* **Records for this exercise**
_____

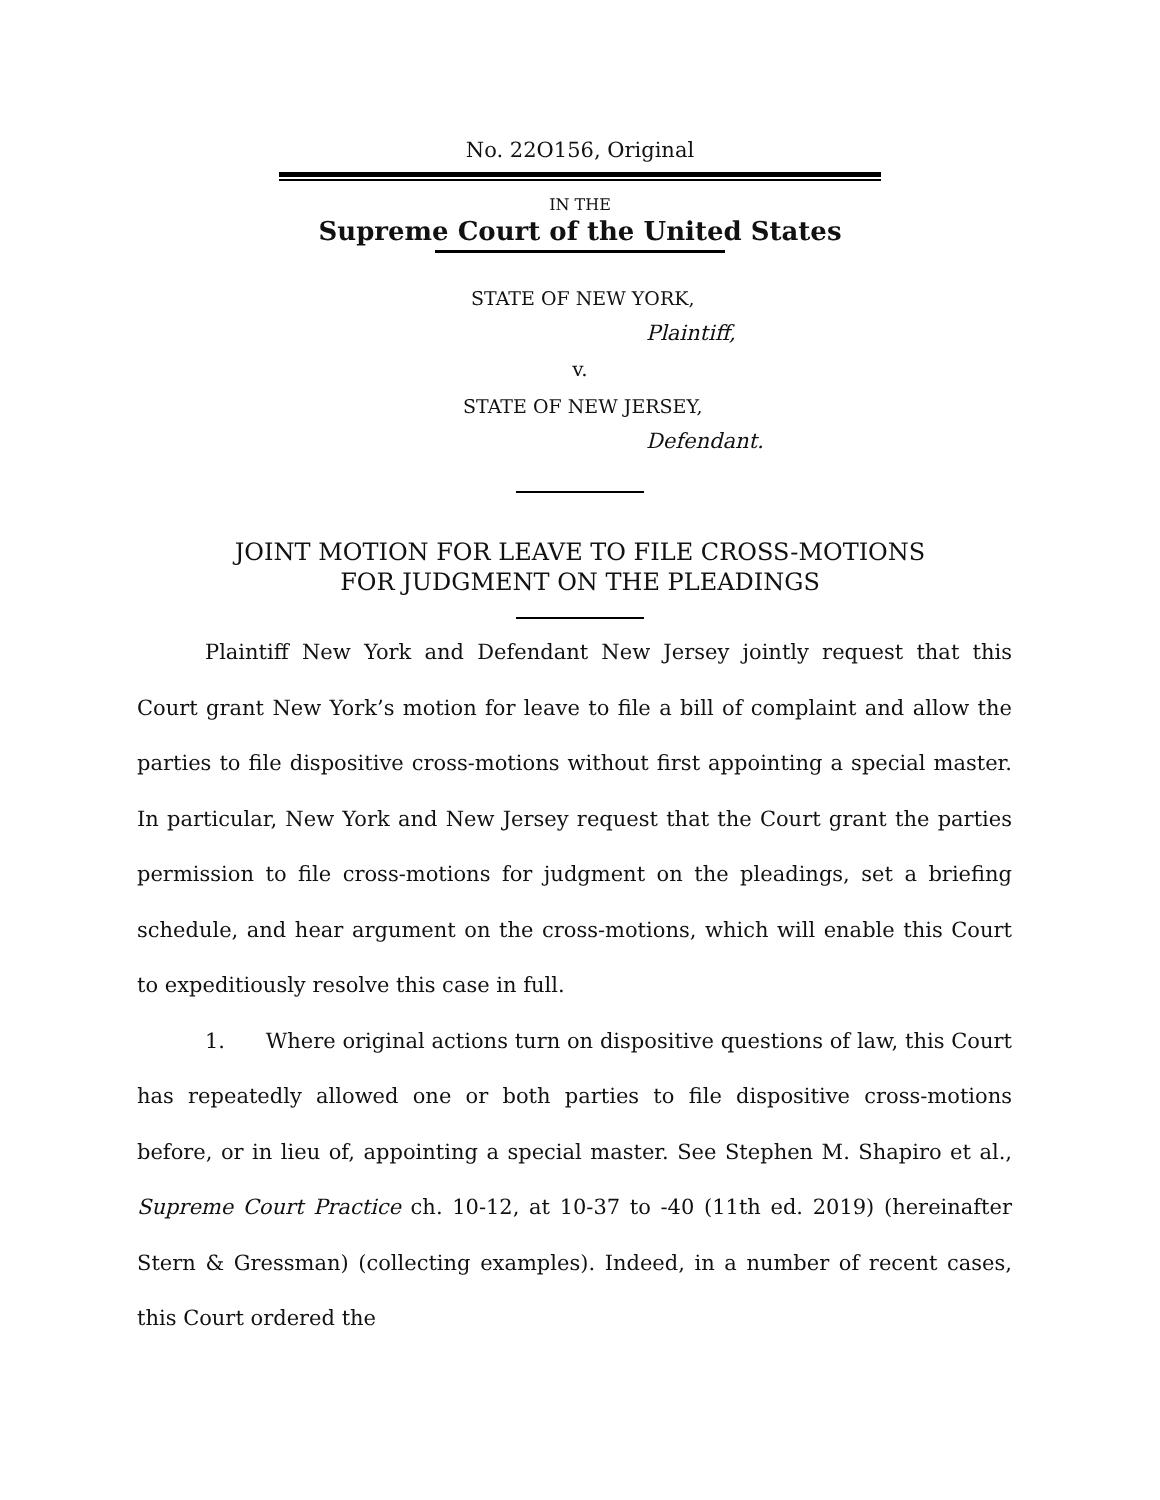No. 22O156, Original
IN THE
Supreme Court of the United States
STATE OF NEW YORK,
Plaintiff,
v.
STATE OF NEW JERSEY,
Defendant.
JOINT MOTION FOR LEAVE TO FILE CROSS-MOTIONS
FOR JUDGMENT ON THE PLEADINGS
Plaintiff New York and Defendant New Jersey jointly request that this Court grant New York’s motion for leave to file a bill of complaint and allow the parties to file dispositive cross-motions without first appointing a special master. In particular, New York and New Jersey request that the Court grant the parties permission to file cross-motions for judgment on the pleadings, set a briefing schedule, and hear argument on the cross-motions, which will enable this Court to expeditiously resolve this case in full.
1. Where original actions turn on dispositive questions of law, this Court has repeatedly allowed one or both parties to file dispositive cross-motions before, or in lieu of, appointing a special master. See Stephen M. Shapiro et al., Supreme Court Practice ch. 10-12, at 10-37 to -40 (11th ed. 2019) (hereinafter Stern & Gressman) (collecting examples). Indeed, in a number of recent cases, this Court ordered the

_____

* **Exercise brief**
Everything in the material above should be reproduced exactly, except the pictures.

* **Answer space**
No. 22O156, Original
IN THE
Supreme Court of the United States
STATE OF NEW YORK,
Plaintiff,
v.
STATE OF NEW JERSEY,
Defendant.
JOINT MOTION FOR LEAVE TO FILE CROSS-MOTIONS
FOR JUDGMENT ON THE PLEADINGS
Plaintiff New York and Defendant New Jersey jointly request that this Court grant New York’s motion for leave to file a bill of complaint and allow the parties to file dispositive cross-motions without first appointing a special master. In particular, New York and New Jersey request that the Court grant the parties permission to file cross-motions for judgment on the pleadings, set a briefing schedule, and hear argument on the cross-motions, which will enable this Court to expeditiously resolve this case in full.
1. Where original actions turn on dispositive questions of law, this Court has repeatedly allowed one or both parties to file dispositive cross-motions before, or in lieu of, appointing a special master. See Stephen M. Shapiro et al., Supreme Court Practice ch. 10-12, at 10-37 to -40 (11th ed. 2019) (hereinafter Stern & Gressman) (collecting examples). Indeed, in a number of recent cases, this Court ordered the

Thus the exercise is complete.